First, clone the GitHub repository to your local machine:
git clone https://github.com/axonops/axonops-csv-extractor.git
cd axonops-csv-extractor
Login to your AxonOps console. For the SaaS console go to http://console.axonops.com.
Once you have logged in, choose the organisation you want to create an API token for. Then enter the API Tokens section:
From there, click create a new API Token. Give the token a name, expiry period, select the clusters you want to be able to access with the token and select the Readonly Role
Click the Generate button and then you can copy the API token to use in Step 3.
(obviously that token is not valid 😊)
To interact with the AxonOps APIs to query its data you need to store your organisation and API key as environment variables in a new .env
you need to create in the root directory of the repo.
See .env-example
- copy this to a file called .env
and update it with your organisation id and the API token you generated. This file is in .gitignore and will not be committed.
AXONOPS_ORG_ID="youraxonopsorg"
AXONOPS_API_SECRET_TOKEN="yourapitoken"
For self-hosted AxonOps users you can also add a AXONOPS_DASH_URL
variable to point at your own installation of AxonOps.

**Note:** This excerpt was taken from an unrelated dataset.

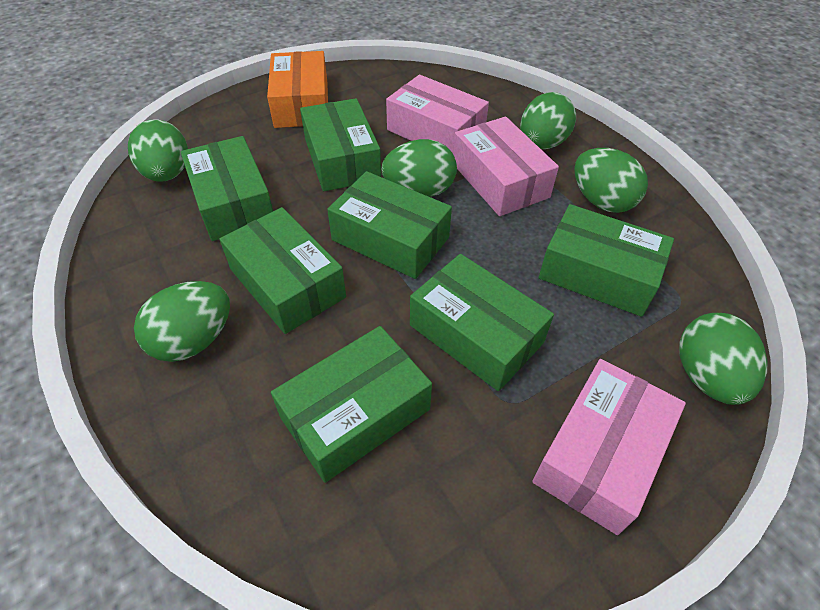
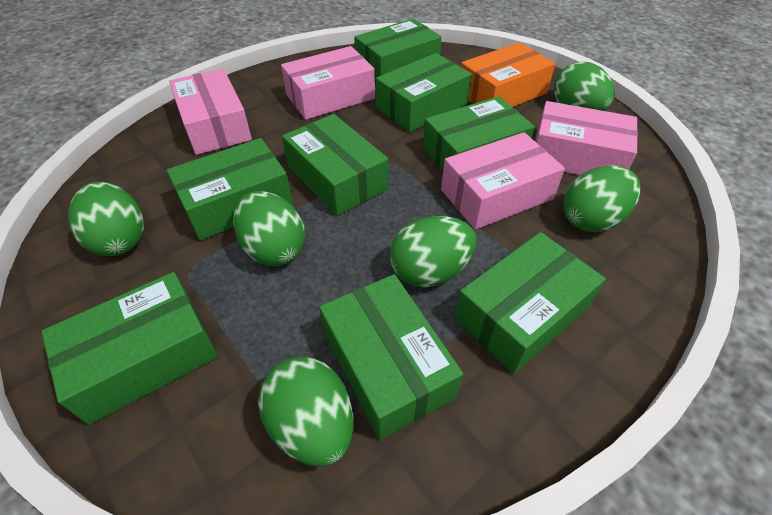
green box: 7 -> 8
pink box: 3 -> 4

Create a virtual environment in the project directory using .venv
as the directory name. This ensures that all Python dependencies are installed in an isolated environment specific to this project:
python3 -m venv .venv
This command creates a directory named .venv
inside your project directory, which contains the virtual environment.
Activate the virtual environment to start using it. The activation command depends on your operating system:
-
On macOS and Linux:
source .venv/bin/activate
-
On Windows (Command Prompt):
.venv\Scripts\activate.bat
-
On Windows (PowerShell):
.venv\Scripts\Activate.ps1
Once activated, your terminal prompt should change to indicate that you are working within the virtual environment.

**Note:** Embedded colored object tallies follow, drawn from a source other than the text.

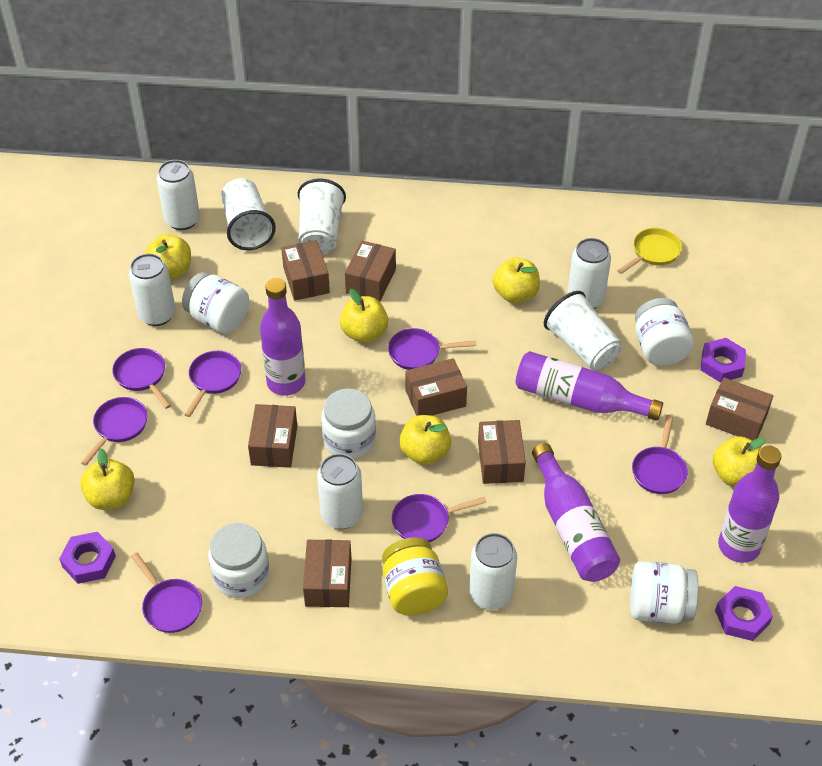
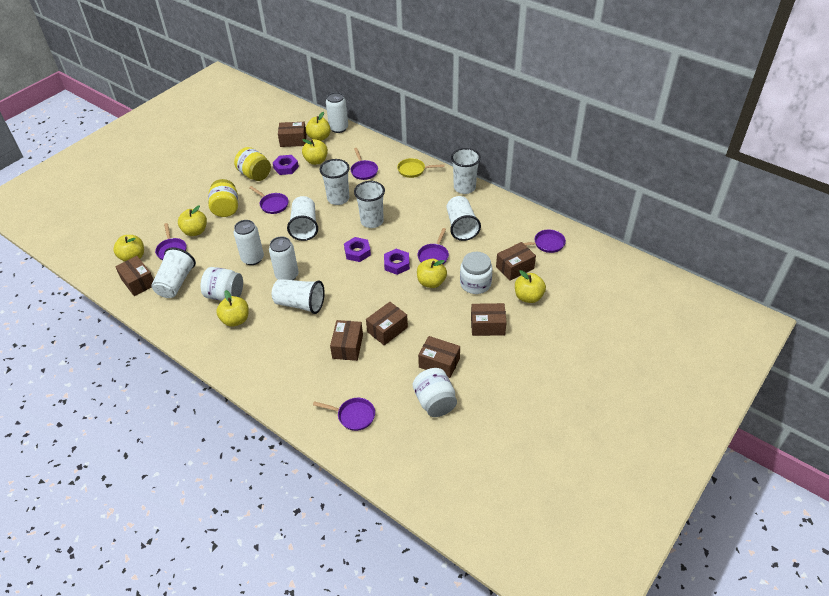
purple bottle: 4 -> 0
purple pan: 7 -> 6
white can: 5 -> 3
white cup: 3 -> 7
white jar: 5 -> 3
yellow apple: 6 -> 7
yellow jar: 1 -> 2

With the virtual environment activated, install all necessary packages listed in requirements.txt
:
pip install -r requirements.txt
This command reads the requirements.txt
file and installs all specified packages into the virtual environment.

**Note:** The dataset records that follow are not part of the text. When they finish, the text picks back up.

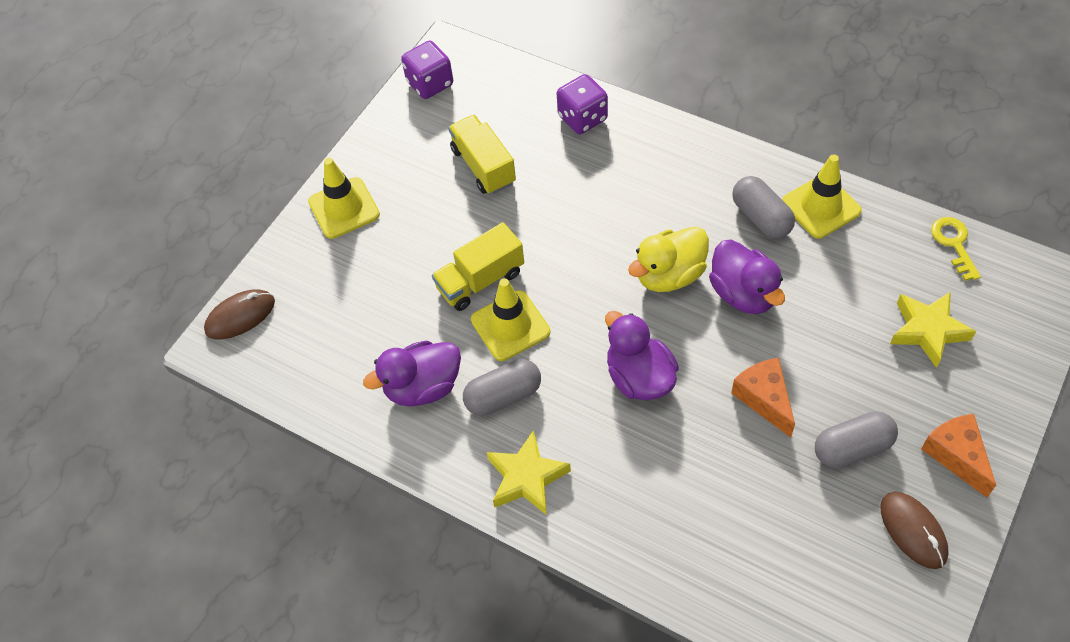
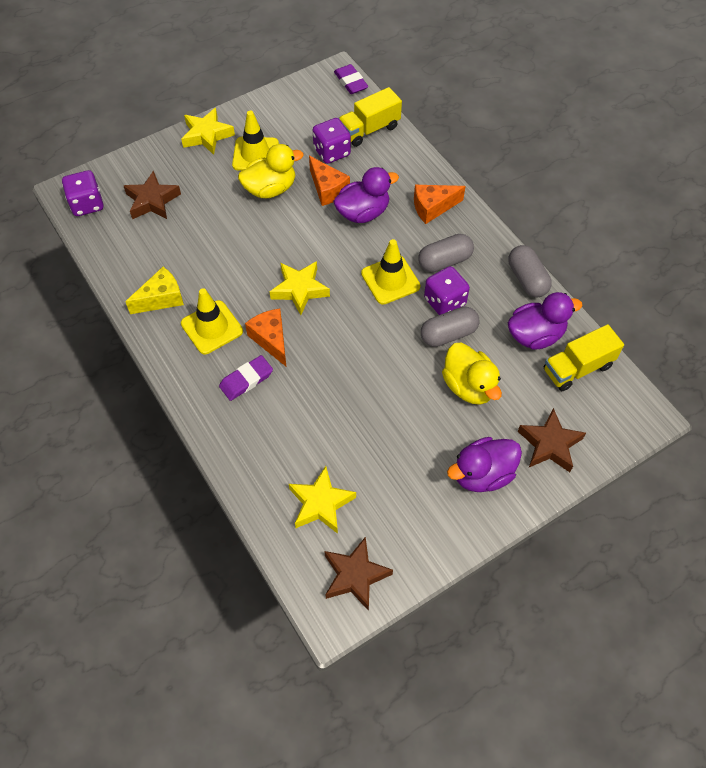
brown mouse: 2 -> 0
brown star: 0 -> 3
orange cheese: 2 -> 3
purple dice: 2 -> 3
purple eraser: 0 -> 2
yellow cheese: 0 -> 1
yellow duck: 1 -> 2
yellow key: 1 -> 0
yellow star: 2 -> 3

Now that all dependencies are installed, you can run the main Python script:
python axonops_csv_extractor.py [options]
Usage:
usage: axonops_csv_extractor.py [-h] -o OUTPUTDIR -q QUERYCONFIG -m MONTHOFYEAR [-d]
AxonOps CSV Extractor
options:
-h, --help show this help message and exit
-o OUTPUTDIR, --outputdir OUTPUTDIR
The file path to a directory for outputting the CSV data.
-q QUERYCONFIG, --queryconfig QUERYCONFIG
File path to the JSON configuration file listing the queries to run and extract to CSV. See the README.md for more information on this configuration file.
-m MONTHOFYEAR, --monthofyear MONTHOFYEAR
The month of year in format YYYYMM for which data will be extracted to CSV. This can not be in the future nor the current month
-d, --deletejson If set, the downloaded JSON will be kept in the output directory. By default it is automatically deleted after being converted to CSV.
Once you are done working, deactivate the virtual environment to return to your system's default Python environment:
deactivate
AxonOps is a registered trademark of AxonOps Limited. Apache, Apache Cassandra, Cassandra, Apache Spark, Spark, Apache TinkerPop, TinkerPop, Apache Kafka and Kafka are either registered trademarks or trademarks of the Apache Software Foundation or its subsidiaries in Canada, the United States and/or other countries.